Он удивился, увидев ее днем в безлюдном парке. Вряд ли здесь бродило много клиентов. В лучшем случае - заглядывали гимназисты, пишущие дрянные стишки в тонких тетрадках, а такие, если верить Маэрлингу, предпочитали содержанок, благосклонность которых оплачивали вскладчину. Марите сейчас следовало находиться в "Зеленой лампе" и готовиться к вечерней смене.
Эрвин с некоторой опаской приблизился, стараясь не шуметь. Это действительно оказалась его нежданная спасительница, и она спала, уткнувшись носом в сгиб локтя. Так и не прогулянное в Каллад чистоплюйство требовало вывернуть карманы на предмет мелочи, бросить ее у скамейки и немедленно уходить. Эрвин не то чтобы любил или не любил продажных женщин - он просто пересекался с ними так редко, что даже мнения никакого не сумел составить по этому модному вопросу. С одной стороны, родители сумели привить ему вполне понятную брезгливость, которую обучение на врача нисколько не смягчило. С другой стороны, проститутки торговали собой в мире, где куда более продажные твари торговали, например, гражданствами. Они, несомненно, относились к той части мира, о которой Эрвин предпочел бы ничего не знать. Но именно у этой женщины пока еще было имя и - из каких бы соображений она это ни сделала - она рискнула собой, защищая его жизнь.
Рука Эрвина, уже нашарившая в кармане мелочь, застыла в воздухе. Ни один человек на свете не заслуживал того, чтобы спать в парке как собака.
Нордэнвейдэ сунул монеты назад и, не снимая перчаток, легонько коснулся плеча женщины. Если бы она начала пьяно посапывать или бормотать, он бы, наверное, ушел. Но Марита открыла глаза почти мгновенно и стала лихорадочно озираться, как вспугнутая птица. Потом, видимо, разглядела мужской силуэт и отсутствие жандармской каски и хрипло спросила:
- Удовольствие справить?
Эрвина затошнило.
- Нет, - быстро ответил он, отшагивая.
Марита несколько раз моргнула, прогоняя сонную или алкогольную одурь, а потом ее лицо вдруг сделалось испуганным, как у человека, увидевшего покойника.
- Эрвин?
Было удивительно, что она помнила его по имени. Сколько в ее жизни нашлось таких вот Эрвинов, Герхардов и Георгов - даже думать не хотелось.
- Да.
Марита быстро села, одернув юбку так, чтобы скрыть чулки, и еще несколько секунд внимательно рассматривала его, щурясь от солнца.
- Я что, умираю в больнице и мне это снится?

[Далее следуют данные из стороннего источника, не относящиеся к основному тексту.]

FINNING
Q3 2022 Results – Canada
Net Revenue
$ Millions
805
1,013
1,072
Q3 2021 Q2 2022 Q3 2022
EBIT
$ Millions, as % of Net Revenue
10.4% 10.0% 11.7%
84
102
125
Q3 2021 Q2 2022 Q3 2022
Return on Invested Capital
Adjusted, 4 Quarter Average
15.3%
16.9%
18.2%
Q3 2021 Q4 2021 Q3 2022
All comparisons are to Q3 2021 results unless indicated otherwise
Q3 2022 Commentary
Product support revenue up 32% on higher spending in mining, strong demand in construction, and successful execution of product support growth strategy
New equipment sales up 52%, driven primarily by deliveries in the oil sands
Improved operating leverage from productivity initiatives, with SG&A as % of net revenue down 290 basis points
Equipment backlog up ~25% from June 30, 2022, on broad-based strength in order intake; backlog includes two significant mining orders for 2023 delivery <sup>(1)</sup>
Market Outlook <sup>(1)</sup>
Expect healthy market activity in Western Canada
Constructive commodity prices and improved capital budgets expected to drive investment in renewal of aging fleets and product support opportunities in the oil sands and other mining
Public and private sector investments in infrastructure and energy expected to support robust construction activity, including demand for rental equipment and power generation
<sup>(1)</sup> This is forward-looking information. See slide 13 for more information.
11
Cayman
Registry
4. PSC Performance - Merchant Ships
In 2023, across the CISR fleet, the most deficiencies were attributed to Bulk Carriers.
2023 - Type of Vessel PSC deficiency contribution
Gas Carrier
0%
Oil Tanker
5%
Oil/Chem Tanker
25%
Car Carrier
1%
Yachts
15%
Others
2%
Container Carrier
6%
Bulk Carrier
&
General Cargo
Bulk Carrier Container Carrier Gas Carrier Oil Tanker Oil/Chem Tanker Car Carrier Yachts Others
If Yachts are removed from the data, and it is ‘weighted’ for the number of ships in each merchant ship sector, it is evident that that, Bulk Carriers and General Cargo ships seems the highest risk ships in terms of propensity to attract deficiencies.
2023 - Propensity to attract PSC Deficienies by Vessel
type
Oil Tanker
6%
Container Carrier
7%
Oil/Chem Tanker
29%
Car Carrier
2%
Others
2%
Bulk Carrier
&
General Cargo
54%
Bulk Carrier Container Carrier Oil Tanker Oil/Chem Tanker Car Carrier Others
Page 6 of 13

Судя по тому, как подурнело ее лицо меньше чем за год, да такого финала оставалось не так уж и далеко.
- Вы не в больнице. И, смею надеяться, вы не умираете.
- Да, я надеюсь еще чуть-чуть пожить, - усмехнулась она, но тут же поджала губы. Видимо, зубы у нее находились не в лучшем состоянии. Эрвина, впрочем, это волновало очень мало. Он лихорадочно думал, что делать, и не находил ответа. - Ты очень похорошел с нашей последней встречи. Значит, поход за яблоками удался. Мне пересказывали газеты...
- Почему вы не в... не в заведении? - вопрос глупее сложно было выдумать, но все лучше, чем говорить Марите, что та с их последней встречи постарела на добрые десять лет.
- А тебе правда интересно или ты из вежливости спрашиваешь? - хмыкнула она в ответ.
- Какая уж тут вежливость, - пробормотал Эрвин, обводя рукой пустынный парк.
С граем взметнулась в небо воронья стая. Марита проследила за ее полетом и опустила голову.
- Да чего там... Выгнали меня.
- Выгнали? - удивился Эрвин. Нравы публичных домов он представлял очень смутно. Вот с завода - это он знал - могли уволить за пьянство.
Марита стукнула кулаком, затянутым в серую шерстяную перчатку без пальцев, по скамейке.